BEGIN Source document
Task 2 Consumer groups have in recent times been critical of every stage of the supply chain. The RSPCA considers “suffering of broiler chickens as one of the most pressing animal welfare issues in the UK today”. Fifty percent of chickens entering the food chain are also known to carry campylobacter; a cause of food poisoning. Supermarkets have been criticized for using chicken in marketing promotions such as “buy one get one free” that cause farmers substantial loss of income.

Consumer groups are bring their case forward citing diminished returns owing to the fact that, their chicken are fetching lower prices than it was the case in the past decade despite the fact that, the cost of production especially for those farmer who rear chicken in small numbers is diminishing. Another argument being brought forward by the consumer groups is the seemingly domination of the chicken poultry industry by producers and traders which has meant that, farmers and consumers are not consulted in making of major decisions.

Lack of participation has negatively affected the farmers in that, their interests continue un-addressed. Consumers, in the advocacy for animals’ rights, have been purely concerned with their own happiness and there is evidence that, the consumer groups lack in the understanding of the important role the producers and traders play in this delicate balance in the supply chain process. They go in contravention with utilitarianism principle, which holds that, what is right is not the agent’s own happiness but rather the happiness of everyone involved in the supply chain.

Harmony comes into center play in this debate on chicken (poultry) production methods in UK. However, judging by the fact that human beings desire to be in unity with fellow human beings, it is correct to say that producers and traders have the interest of the rest of the players in the supply chain at heart and the fact that the consequences may not be pleasurable to some of the players in the supply chain, is something that is of little concern.
END Source document
**Exercise A:** Please reproduce the part of the passage on the UK chicken supply chain starting with "Consumer groups are" and going on through "of major decisions.".
**Exercise B:** Carry on the passage about the UK chicken supply chain, picking up after its final sentence.
BEGIN Dataset records
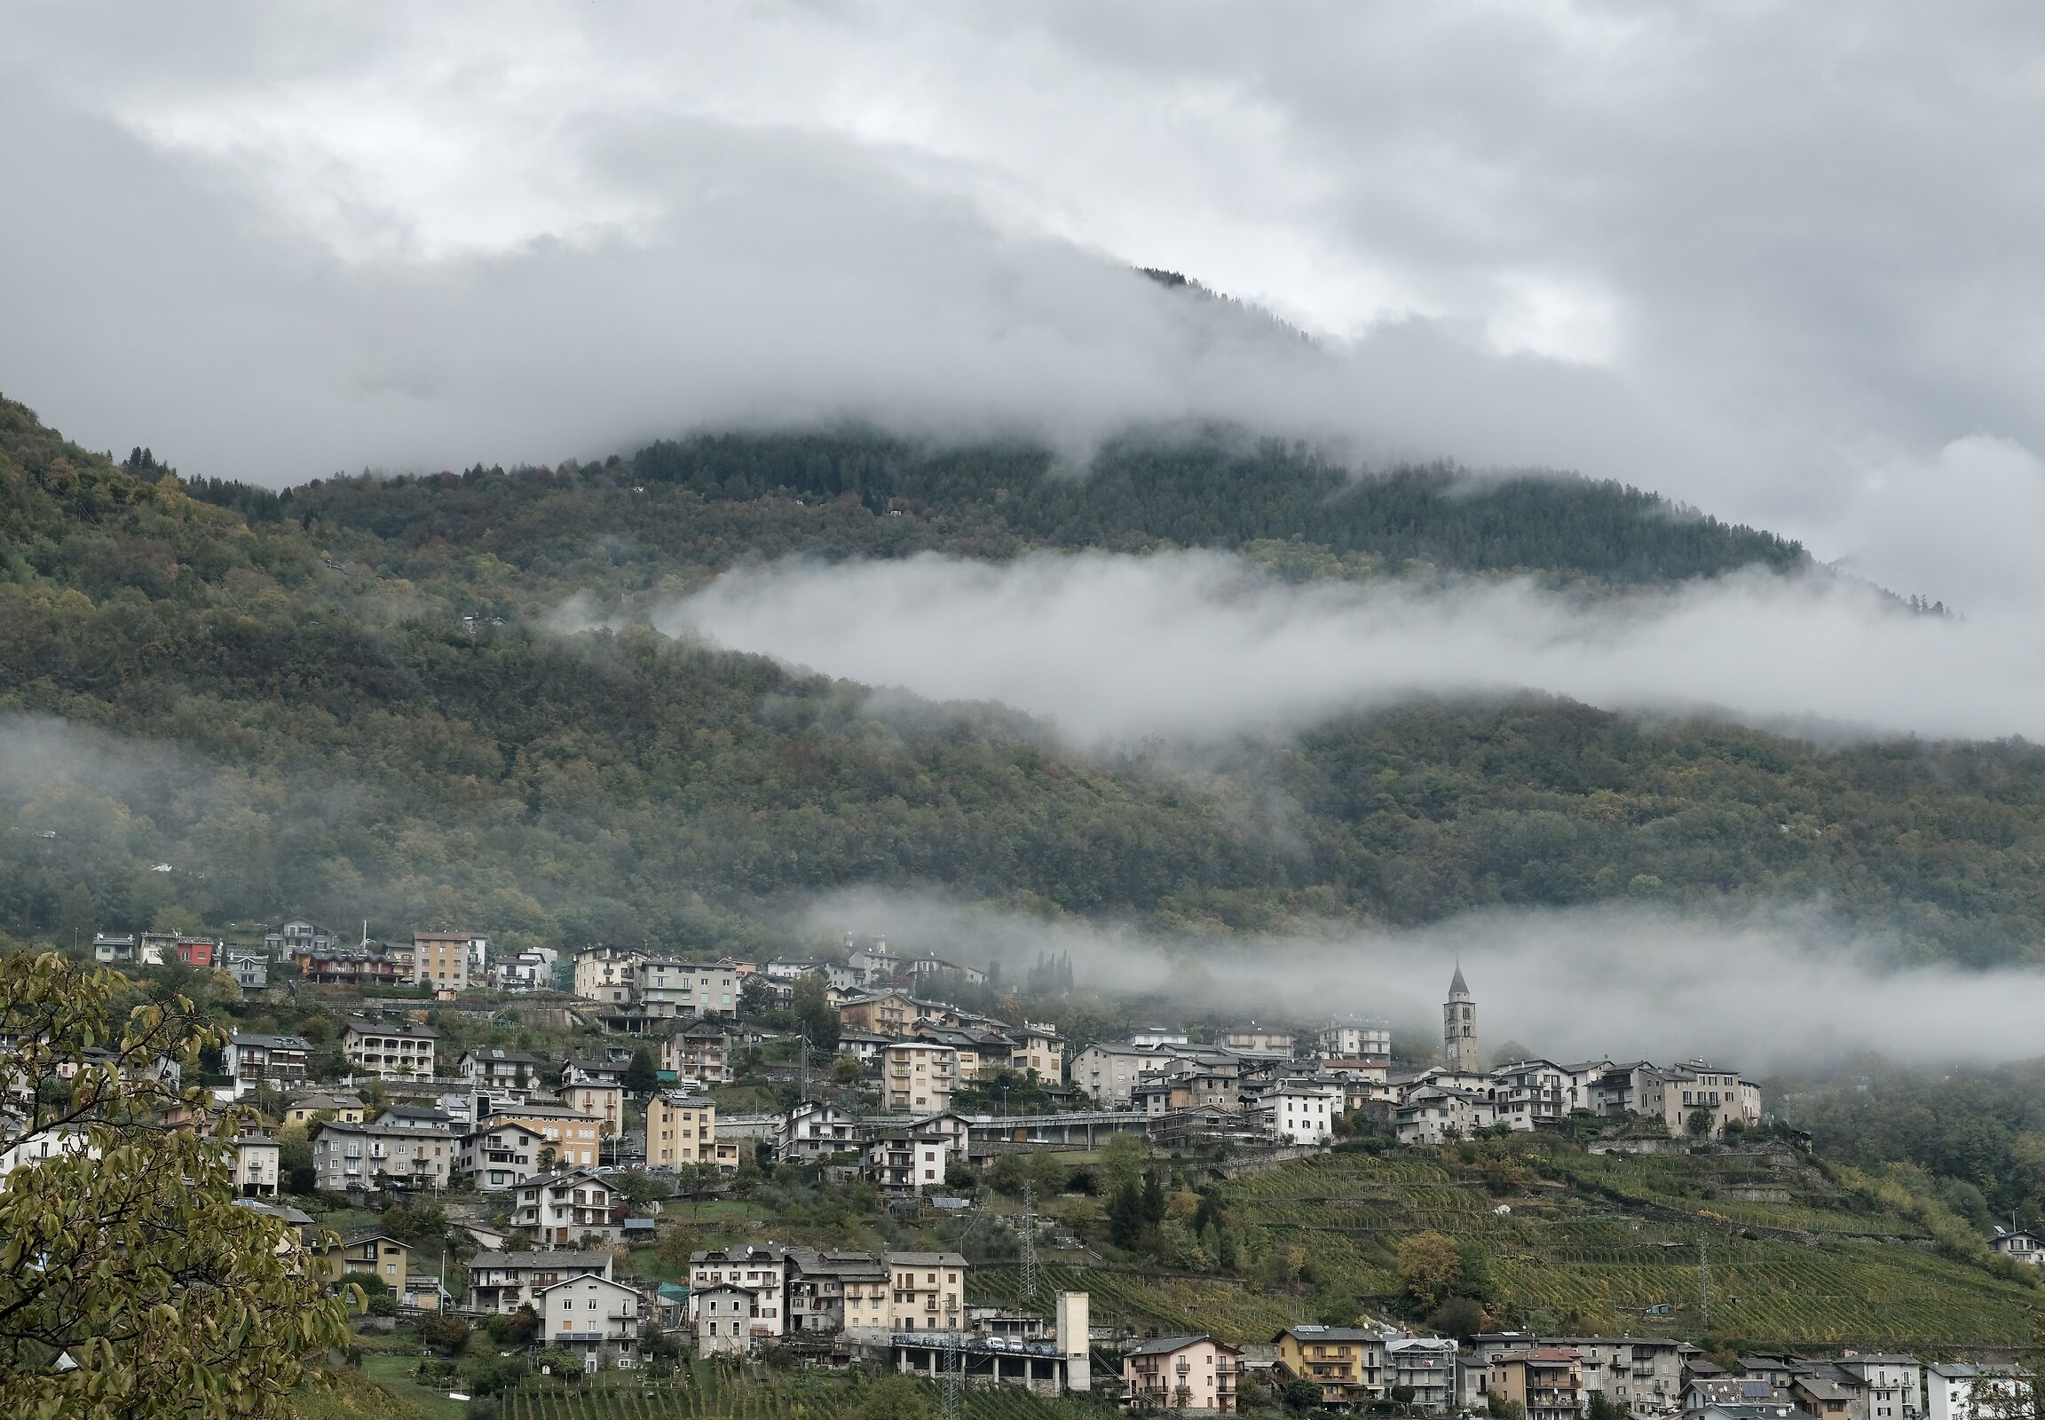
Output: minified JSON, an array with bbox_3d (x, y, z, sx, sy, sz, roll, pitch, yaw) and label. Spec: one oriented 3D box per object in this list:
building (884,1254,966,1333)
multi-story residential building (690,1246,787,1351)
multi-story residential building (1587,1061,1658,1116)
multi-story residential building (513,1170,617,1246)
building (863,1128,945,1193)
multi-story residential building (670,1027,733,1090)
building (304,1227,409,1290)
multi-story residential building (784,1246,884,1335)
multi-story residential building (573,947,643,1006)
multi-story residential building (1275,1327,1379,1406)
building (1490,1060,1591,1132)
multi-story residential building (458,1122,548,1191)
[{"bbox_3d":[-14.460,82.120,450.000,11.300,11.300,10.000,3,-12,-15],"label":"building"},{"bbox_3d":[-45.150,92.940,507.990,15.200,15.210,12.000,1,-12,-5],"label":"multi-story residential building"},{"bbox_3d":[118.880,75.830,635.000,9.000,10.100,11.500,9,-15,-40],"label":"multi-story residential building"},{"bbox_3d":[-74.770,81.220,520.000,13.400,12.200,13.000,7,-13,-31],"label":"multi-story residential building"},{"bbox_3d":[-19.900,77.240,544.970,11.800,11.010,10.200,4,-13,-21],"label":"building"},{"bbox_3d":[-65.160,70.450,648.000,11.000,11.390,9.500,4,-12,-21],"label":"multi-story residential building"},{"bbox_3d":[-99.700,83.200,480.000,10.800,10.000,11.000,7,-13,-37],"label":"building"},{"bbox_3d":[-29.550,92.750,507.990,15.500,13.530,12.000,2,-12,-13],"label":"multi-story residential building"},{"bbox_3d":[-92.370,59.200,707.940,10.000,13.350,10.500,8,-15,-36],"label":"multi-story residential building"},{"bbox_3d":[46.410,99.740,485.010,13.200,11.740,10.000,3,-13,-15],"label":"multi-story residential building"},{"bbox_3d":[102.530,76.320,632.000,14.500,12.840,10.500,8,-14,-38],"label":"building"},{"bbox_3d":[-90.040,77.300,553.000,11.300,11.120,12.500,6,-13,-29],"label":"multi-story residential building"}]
END Dataset records
BEGIN Dataset records
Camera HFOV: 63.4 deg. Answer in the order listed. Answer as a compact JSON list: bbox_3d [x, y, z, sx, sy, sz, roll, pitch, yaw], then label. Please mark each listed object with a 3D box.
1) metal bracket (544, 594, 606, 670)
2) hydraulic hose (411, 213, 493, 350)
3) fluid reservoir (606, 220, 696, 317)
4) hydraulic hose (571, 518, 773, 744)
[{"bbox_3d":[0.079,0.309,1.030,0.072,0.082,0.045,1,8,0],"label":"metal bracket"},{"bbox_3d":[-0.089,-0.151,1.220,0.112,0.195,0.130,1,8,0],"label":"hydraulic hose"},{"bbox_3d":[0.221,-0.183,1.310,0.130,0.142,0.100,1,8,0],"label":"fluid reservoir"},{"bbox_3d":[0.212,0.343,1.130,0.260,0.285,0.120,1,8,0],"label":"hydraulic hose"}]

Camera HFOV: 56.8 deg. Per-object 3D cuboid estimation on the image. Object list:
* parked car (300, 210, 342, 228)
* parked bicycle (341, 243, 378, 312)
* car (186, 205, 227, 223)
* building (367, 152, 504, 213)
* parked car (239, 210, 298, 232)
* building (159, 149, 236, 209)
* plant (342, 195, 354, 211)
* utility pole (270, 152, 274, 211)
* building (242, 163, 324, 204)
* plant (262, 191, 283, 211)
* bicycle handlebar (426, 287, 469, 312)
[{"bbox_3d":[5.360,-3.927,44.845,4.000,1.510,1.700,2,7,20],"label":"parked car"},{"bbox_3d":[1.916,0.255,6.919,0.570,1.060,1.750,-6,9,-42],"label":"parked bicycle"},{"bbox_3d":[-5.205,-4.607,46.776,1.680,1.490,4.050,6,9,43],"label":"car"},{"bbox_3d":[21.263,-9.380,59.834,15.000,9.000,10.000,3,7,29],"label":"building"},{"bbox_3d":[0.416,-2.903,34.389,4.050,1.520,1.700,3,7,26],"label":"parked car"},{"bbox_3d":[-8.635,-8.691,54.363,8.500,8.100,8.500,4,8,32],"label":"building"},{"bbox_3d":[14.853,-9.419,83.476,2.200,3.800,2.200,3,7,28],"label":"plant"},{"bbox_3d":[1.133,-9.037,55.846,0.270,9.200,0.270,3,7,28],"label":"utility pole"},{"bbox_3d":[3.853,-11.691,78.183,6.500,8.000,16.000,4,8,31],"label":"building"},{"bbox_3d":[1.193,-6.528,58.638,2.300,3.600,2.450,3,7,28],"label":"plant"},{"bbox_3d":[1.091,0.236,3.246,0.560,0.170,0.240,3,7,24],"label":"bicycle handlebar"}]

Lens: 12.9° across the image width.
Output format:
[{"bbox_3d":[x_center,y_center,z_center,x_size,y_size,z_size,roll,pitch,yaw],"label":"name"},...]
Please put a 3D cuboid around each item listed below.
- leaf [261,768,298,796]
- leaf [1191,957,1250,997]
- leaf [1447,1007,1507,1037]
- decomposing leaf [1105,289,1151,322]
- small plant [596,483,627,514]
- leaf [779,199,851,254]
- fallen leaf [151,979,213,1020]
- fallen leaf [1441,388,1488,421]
END Dataset records
**Answer area A:**
Consumer groups are bring their case forward citing diminished returns owing to the fact that, their chicken are fetching lower prices than it was the case in the past decade despite the fact that, the cost of production especially for those farmer who rear chicken in small numbers is diminishing. Another argument being brought forward by the consumer groups is the seemingly domination of the chicken poultry industry by producers and traders which has meant that, farmers and consumers are not consulted in making of major decisions.

**Answer area B:**
The harm or bad caused by the methods currently in use by producers and traders in the chicken (poultry) industry are debatable. Going by the principle of consequences, there is little evidence to consider the actions of chicken (poultry) producers and traders as resulting to unhappiness to any of the players in the supply chain.

Even though farmers have been skeptical about some of the promotional marketing campaigns, there is little evidence to suggest that such methods such as the ‘buy-one-get-one-free’ is causing notable losses to farmers. Therefore, this leaves a lot of unanswered questions as to how the choice of producers and traders in chicken (poultry) has caused harm to farmers but the fact that the choice of the producers and traders has led to benefits for more people is clear for all to see.

The above can be summed up thus; the methods adapted by producers and traders in chicken (poultry) have benefited majority of the people in UK and Europe and therefore, the personal feelings or societal constraints resulting thereof are not a reason enough to warrant a ban to current production methods being practiced by producers and traders in chicken (poultry) industry in the UK according to utilitarianism.

Consumer groups have in the recent past increased their criticism of the production and trade in chicken (poultry) and chicken (poultry) products through to the supermarkets at the end of the supply chain mainly based on deodological principles. Of particular concern to the consumer groups has been the fact that, they have been raising their reservations about what they feel as continuous exploitation by producers and traders in the chicken (poultry) industry.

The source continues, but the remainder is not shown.